» **PROBLEM TO SOLVE**: Count the lines below that contain the word "коммуникация", and reply with that number alone.
[Start of section]
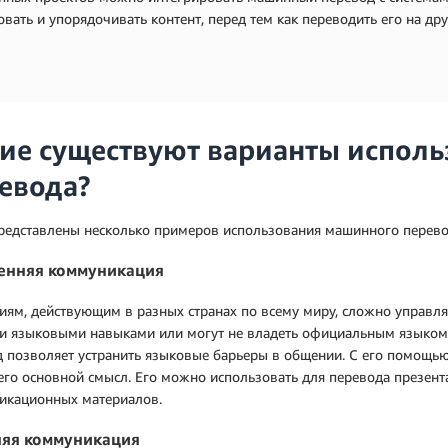
вать и упорядочивать контент, перед тем как переводить его на дру
ие существуют варианты испол
евода?
редставлены несколько примеров использования машинного перево
енняя коммуникация
ям, действующим в разных странах по всему миру, сложно управл
и языковыми навыками или могут не владеть официальным языко
 позволяет устранить языковые барьеры в общении. С его помощью
его основной смысл. Его можно использовать для перевода презент
икационных материалов.
яя коммуникация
[End of section]
» **OUTPUT FOR THIS TASK**: 2